Hi everyone, especially @cjdoris!

I’m trying to call JAX from Julia and I find that PythonCall.jl has a lot of overhead in a simple conversion case due to… printing? Has anyone run into the same issue?

Setup code:

using BenchmarkTools, CondaPkg, PythonCall
CondaPkg.add("numpy")
CondaPkg.add_pip("jax")
np = pyimport("numpy")
jnp = pyimport("jax.numpy")
x = rand(Float32, 1000);

Benchmark:

julia> @btime $(np.array)($x);  # fast
  2.049 μs (17 allocations: 464 bytes)

julia> @btime $(jnp.array)($x);  # slow
  2.400 ms (8386 allocations: 524.22 KiB)

Profiling:

julia> @profview for _ in 1:100; jnp.array(x); end

Weird, it seems like some conversion is going through repr rather than using the Python buffer interface. What if you call jnp.asarray(x)?

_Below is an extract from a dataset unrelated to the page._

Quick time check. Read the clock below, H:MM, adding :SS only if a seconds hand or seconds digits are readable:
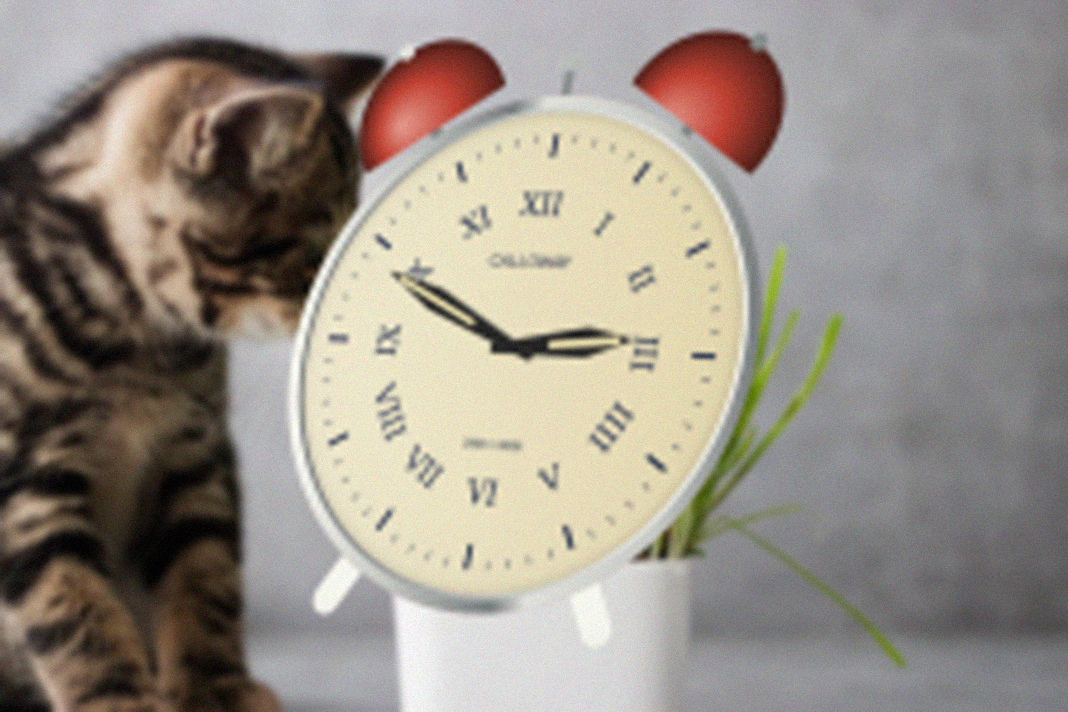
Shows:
2:49
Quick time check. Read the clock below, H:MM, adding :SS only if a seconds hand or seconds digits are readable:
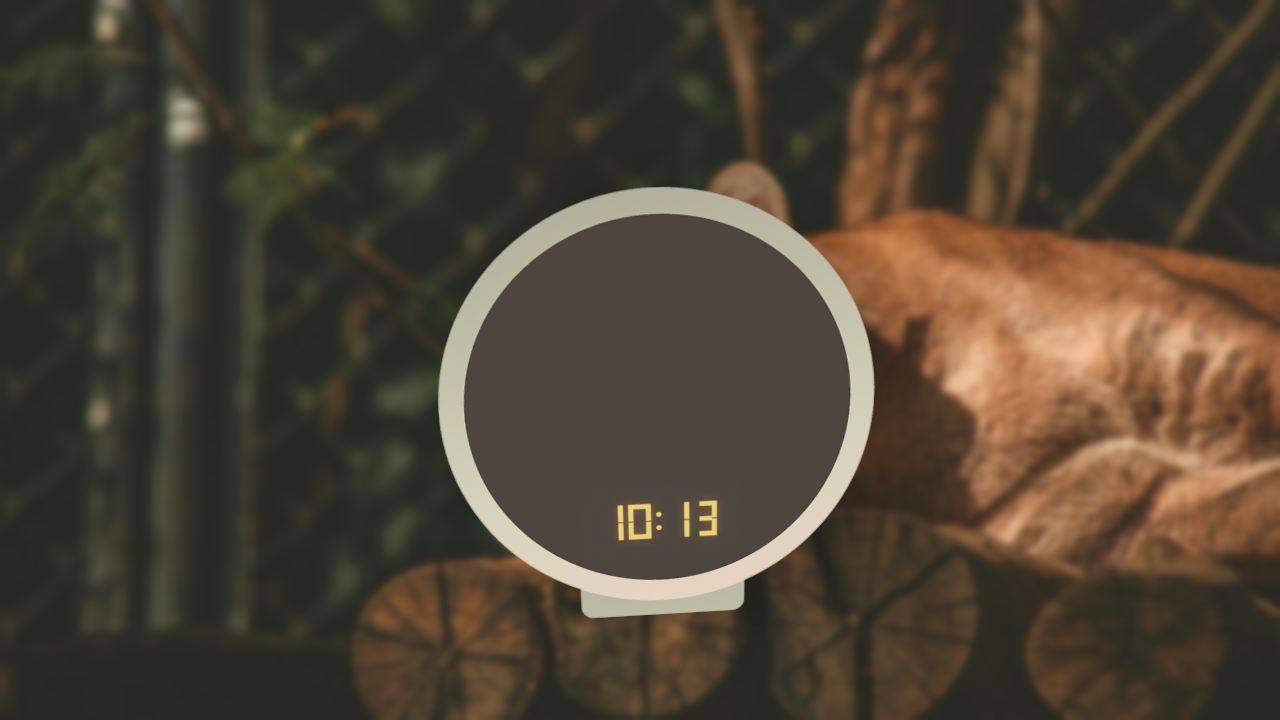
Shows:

Ok so it appears that jnp.array(x) is calling str(x) and repr(x) several times for some reason. I wonder if jnp.array tries a bunch of ways to convert x to an array, and the earlier tries involve throwing (then catching) an exception whose message includes x.

Same results unfortunately.

That’s probably what happens. By first using np.array followed by jnp.array I divide the overhead by 10:

julia> @btime $(np.array)($x);  # fast
  3.073 μs (17 allocations: 464 bytes)

julia> @btime $(jnp.array)($(np.array(x)));
  105.150 μs (2 allocations: 32 bytes)

Of course the question is how much better this can get (it is a pretty crucial operation in GitHub - gdalle/DifferentiationInterfaceJAX.jl).

EDIT: Perhaps I can get away with using only np.array, will report back.